The scenarios for needing to deploy SEV are many, and they all center around cryptographic isolation to boost the security within virtual (and sometimes containerized) environments. “If you look at the way this works today,” says Gibby, “admins spin up a hypervisor and then spin up individual VMs as needed and they have complete visibility into those VMs. They could scrape memory off any individual VM and do whatever they wanted to do with that data. Given the fact that anywhere from 30 percent to 40 percent of data breaches were initiated through inside attacks, SEV is an important feature. With SEV enabled, the admins or anyone else does not have access to the memory used by the hypervisor or the VMs. Or, let’s say someone fell victim to a phishing attack and one of the VMs was compromised. In today’s environment, an experienced hacker can break out of that VM and into another VM and get data from them or even get access to the hypervisor and then have access to everything within them as well. With SEV enabled, even if a VM is compromised, they can’t break out of that and into the other VMs or even the hypervisors because they were all issued unique keys and when they look at the encrypted data it will just look like gibberish.”

Keeping systems secure is an ongoing battle, as we said at the start of this article, and AMD is gloating a little bit that the “Foreshadow” L1 Terminal Fault security vulnerabilities revealed last week – part of an evolving collection of security holes related to speculative execution and in this case affecting the Secure Guard Extensions (SGX) security features on Intel’s Xeon processors. SGX addresses some of the security issues that SME and SEV do, but AMD adds the functionality underneath the operating system, hypervisor, and virtual machines wherever possible, while SGX is an add-on to the X86 instruction set that allows for segments of memory affiliated with applications to be encrypted. But you have to tweak the applications to take advantage of SGX, and that is a problem for a lot of IT organizations.

Separate from SGX and not covered extensively after the initial disclosure, with the Foreshadow speculative execution exploits, it looks like in some cases companies will have to decide between having HyperThreading turned on or off on their systems, which is something that is not going to go down well with highly virtualized environments. While the performance penalties associated with mitigating against the Foreshadow attacks seem to be minimal in a lot of cases, that is not the point. In some cases, where the environment is heavily virtualized and you cannot guarantee the trust level on guest VMs, the overhead of the patches combined with turning off HyperThreading can eat half of the virtual threads and anywhere from 20 percent to 30 percent of the performance in the system. This is a very big deal. And AMD says that its Epyc chips are not affected by the Foreshadow exploits, so this can be a game changer in cloud environments where companies absolutely do not want to run the risk of compromised VMs and it might be a boon for AMD’s Epyc sales because of this.

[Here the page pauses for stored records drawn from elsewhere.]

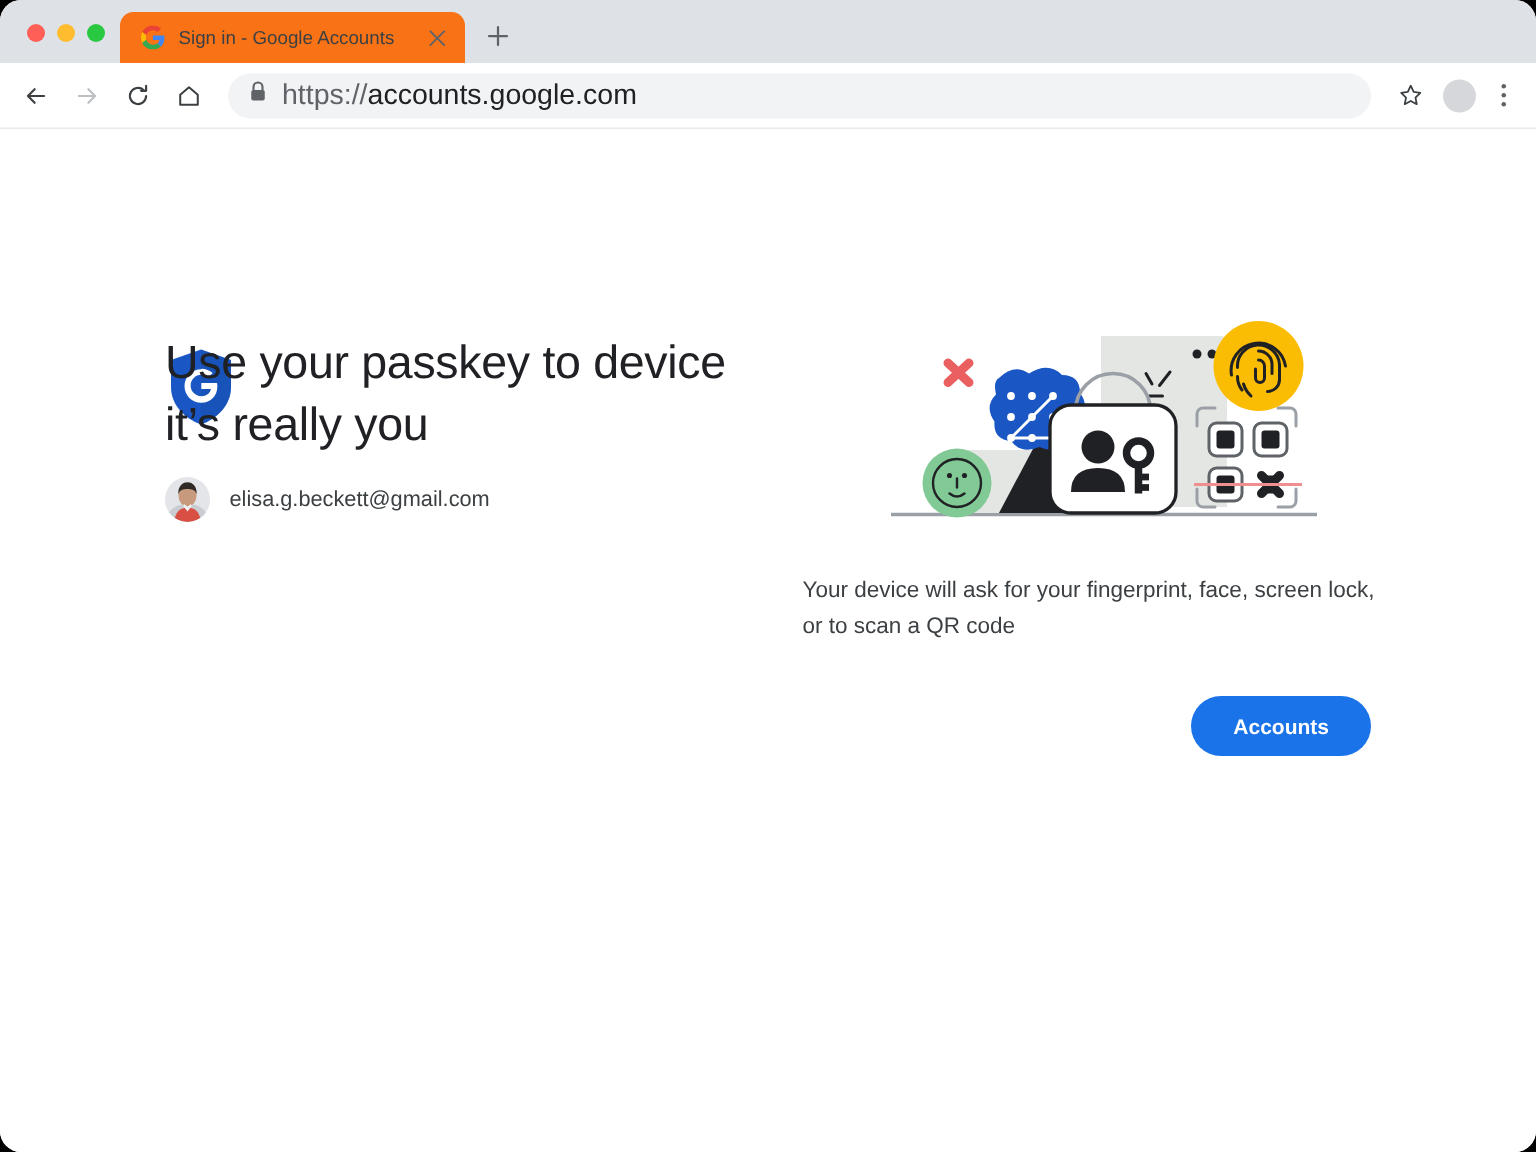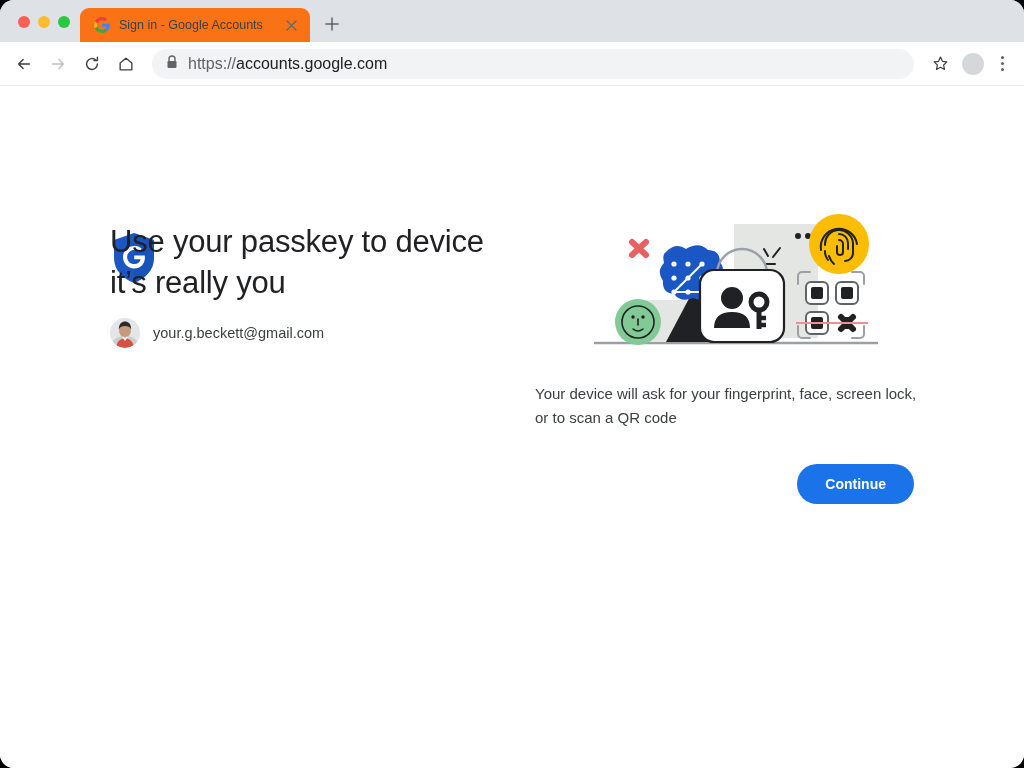--- a/index.html
+++ b/index.html
@@ -77,21 +77,21 @@
   }
   .omnibox {
     flex: 1; height: 30px;
     background: #f1f3f4;
     border-radius: 15px;
     display: flex; align-items: center;
     gap: 10px;
     padding: 0 14px;
     margin: 0 8px;
   }
-  .omnibox-url { font-size: 16px; color: #202124; white-space: nowrap; }
+  .omnibox-url { font-size: 19px; color: #202124; white-space: nowrap; }
   .omnibox-url .scheme { color: #5f6368; }
   .tb-right { display: flex; align-items: center; gap: 6px; }
   .avatar-btn {
     width: 22px; height: 22px; border-radius: 50%;
     background: #d5d7da; flex: none;
   }
   .menu-dots {
     width: 24px; height: 26px;
     display: flex; flex-direction: column; align-items: center; justify-content: center;
     gap: 3px;
@@ -255,21 +255,21 @@
           <g clip-path="url(#avclip)">
             <rect width="30" height="30" fill="#e3e5e8"></rect>
             <path d="M0 30 C2 21 8 18 15 18 C22 18 28 21 30 30 Z" fill="#c9ccd1"></path>
             <path d="M6 30 C7 23 10 20.5 15 20.5 C20 20.5 23 23 24 30 Z" fill="#d94f43"></path>
             <ellipse cx="15" cy="12.5" rx="6" ry="7" fill="#c79a7d"></ellipse>
             <path d="M8.8 11.5 C8.8 5.5 12 3.5 15 3.5 C18 3.5 21.2 5.5 21.2 11.5 C20 8.5 18 8 15 8 C12 8 10 8.5 8.8 11.5 Z" fill="#2f2a28"></path>
             <path d="M12 19 L15 23 L18 19 L17 18.2 L15 20 L13 18.2 Z" fill="#f2f3f4"></path>
           </g>
         </svg>
       </span>
-      <span class="account-email">your.g.beckett@gmail.com</span>
+      <span class="account-email">elisa.g.beckett@gmail.com</span>
     </div>
 
     <div class="illus">
       <svg width="290" height="150" viewBox="0 0 290 150">
 
         <g>
           <path d="M142 12 H222 A4 4 0 0 1 226 16 V126 H142 Z" fill="#e4e6e3"></path>
           <circle cx="206" cy="24" r="3" fill="#202124"></circle>
           <circle cx="216" cy="24" r="3" fill="#202124"></circle>
         </g>
@@ -361,17 +361,17 @@
             <path d="M236 48 a14 14 0 0 1 -3 -9"></path>
             <path d="M242 52 a18 18 0 0 1 -5 -8"></path>
           </g>
         </g>
       </svg>
     </div>
 
     <p class="body-text">Your device will ask for your fingerprint, face, screen lock, or to scan a QR code</p>
 
     <div class="actions">
-      <button class="primary-btn">Continue</button>
+      <button class="primary-btn">Accounts</button>
     </div>
 
   </div>
 </div>
 
 </body></html>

There is more ahead for embedded security in the Epyc server chip line. “Security is always an ongoing battle, and we have plans to further harden and improve our security solutions at the hardware level over several generations,” says Gibby. At the moment, the L1, L2, and L3 caches on the Epyc processors are already covered in a way. They are not encrypted, but SEV hardware tags code all the data with a VM address space identifier that indicates the VM where the data originated from and its intended target. This tag is kept with the data at all times within the Epyc processor and prevents that data from being used by anyone other than the owner. This protects the cache and ensures that the data in the VMs remains isolated from each other and the hypervisor. AMD could do more explicit security here, such as directly encrypting cache as it does memory. AMD is already working with the Linux community to encrypt registers on the processors, for instance. The idea is to continue to innovate on security and give the Epyc chips yet another leverage point to get into the datacenter.